▶ _Text under study_:
[Start of Attachment]
Now consider a two photon state |f;g> = |f>|g> + |f>|g>. For simplicity
I am assuming no entanglement, and that the photons are distinguishable
at some time in the past (they come from different sources) so that
<f|g>=0.

When one of the photons is detected the other remains as it was, but we
don't know which one is detected and which one remains. Then the final
state is either |f> or |g>, i.e. it is |f> + |g>, so the probability for
detection at x is given by

       (<f|+<g|) A(x) |f;g> = (<f|+<g|)(|x> + <x|)|f;g>)

                            = (<f|+<g|)(<x|f>|g> + <x|g>|f>)

where I have lost the inner product between states of different numbers
of particles (it is zero). Using <f|g> =0 and <f|f>=<g|g>=1 this comes
down to

       <x|f> + <x|g>

Which shows the superposition between states of different photons.

+++++

This argument does not work for electrons. I shall ignore spin. For
electrons the field operator is

       Psi(x) = |x> + <x^|

where  |x> creates an electron and <x^| annihilates a positron. The
thing we detect is the current

       j(x) =  :Psi+(x)Psi(x): = :(|x^> + <x|)(|x> + <x^|):

Colons mean normally ordering, so that <x||x> is replaced by  |x><x|,
otherwise the theory is divergent before you start.

Ignoring positrons and pair creation j boils down to

       j(x) = |x><x|

which is the position operator (more strictly j^0 is charge, but here I
have lost the spin indices).

Now when an electron is detected both particles remain in the final
state, so the probability of detection at x is given by

       <f;g| j(x) |f;g> = <f;g| |x><x| |g;f>

                        = (<f|x><g| - <g|x><f|)(<x|g>|f> - <x|f>|g>)

Again  the <f|g>=0 and <f|f> = <y|y> =1 so this reduces to

                        = |<f|x>|^2  + |<g|x>|^2

So in this case we do not have interference.

Regards
[End of Attachment]
▶ _Dataset records_:
[Start of Attachment]
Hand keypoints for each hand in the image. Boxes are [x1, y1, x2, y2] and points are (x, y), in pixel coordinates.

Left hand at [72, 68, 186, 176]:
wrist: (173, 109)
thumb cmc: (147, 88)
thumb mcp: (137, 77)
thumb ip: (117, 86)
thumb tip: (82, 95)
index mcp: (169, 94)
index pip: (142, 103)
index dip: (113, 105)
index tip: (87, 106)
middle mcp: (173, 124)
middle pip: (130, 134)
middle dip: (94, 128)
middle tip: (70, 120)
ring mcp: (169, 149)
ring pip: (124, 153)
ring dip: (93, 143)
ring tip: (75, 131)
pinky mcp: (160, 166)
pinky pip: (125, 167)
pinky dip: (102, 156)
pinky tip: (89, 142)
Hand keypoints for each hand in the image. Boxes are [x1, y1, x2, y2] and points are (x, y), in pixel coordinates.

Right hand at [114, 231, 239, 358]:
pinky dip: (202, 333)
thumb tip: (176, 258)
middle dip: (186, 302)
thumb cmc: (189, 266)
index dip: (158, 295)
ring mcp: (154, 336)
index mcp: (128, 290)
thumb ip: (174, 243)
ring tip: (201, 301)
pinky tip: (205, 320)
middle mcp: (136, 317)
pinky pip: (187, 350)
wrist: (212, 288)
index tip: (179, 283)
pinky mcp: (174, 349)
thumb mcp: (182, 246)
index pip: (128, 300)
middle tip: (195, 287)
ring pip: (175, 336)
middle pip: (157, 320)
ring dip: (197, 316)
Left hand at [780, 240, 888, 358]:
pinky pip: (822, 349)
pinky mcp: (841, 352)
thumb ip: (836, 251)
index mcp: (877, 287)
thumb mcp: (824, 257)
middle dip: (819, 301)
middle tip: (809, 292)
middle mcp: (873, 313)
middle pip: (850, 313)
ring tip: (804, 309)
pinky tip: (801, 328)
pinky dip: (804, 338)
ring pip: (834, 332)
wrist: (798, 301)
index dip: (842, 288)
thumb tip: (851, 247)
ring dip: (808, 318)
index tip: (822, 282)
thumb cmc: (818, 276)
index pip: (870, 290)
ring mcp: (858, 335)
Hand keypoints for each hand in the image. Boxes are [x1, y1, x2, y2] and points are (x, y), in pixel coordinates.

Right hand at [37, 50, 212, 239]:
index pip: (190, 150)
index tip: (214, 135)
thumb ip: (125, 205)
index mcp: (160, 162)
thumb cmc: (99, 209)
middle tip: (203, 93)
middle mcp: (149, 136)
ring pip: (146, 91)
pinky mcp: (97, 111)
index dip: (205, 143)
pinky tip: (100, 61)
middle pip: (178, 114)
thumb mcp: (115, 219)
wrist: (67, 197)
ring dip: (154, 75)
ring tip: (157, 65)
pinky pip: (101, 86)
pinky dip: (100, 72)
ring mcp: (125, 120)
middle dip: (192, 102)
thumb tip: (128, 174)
[End of Attachment]
▶ _Activity list_:
• A. Translate the sentence "This argument does not work for electrons." from the post on photon and electron detection into French.
• B. Retype the portion of the post on photon and electron detection between "Psi(x) = |x>" and "before you start.", inclusive.
The records are not required for this work.

▶ _Results for each task_:
• A. Cet argument ne fonctionne pas pour les électrons.

• B.
Psi(x) = |x> + <x^|

where  |x> creates an electron and <x^| annihilates a positron. The
thing we detect is the current

       j(x) =  :Psi+(x)Psi(x): = :(|x^> + <x|)(|x> + <x^|):

Colons mean normally ordering, so that <x||x> is replaced by  |x><x|,
otherwise the theory is divergent before you start.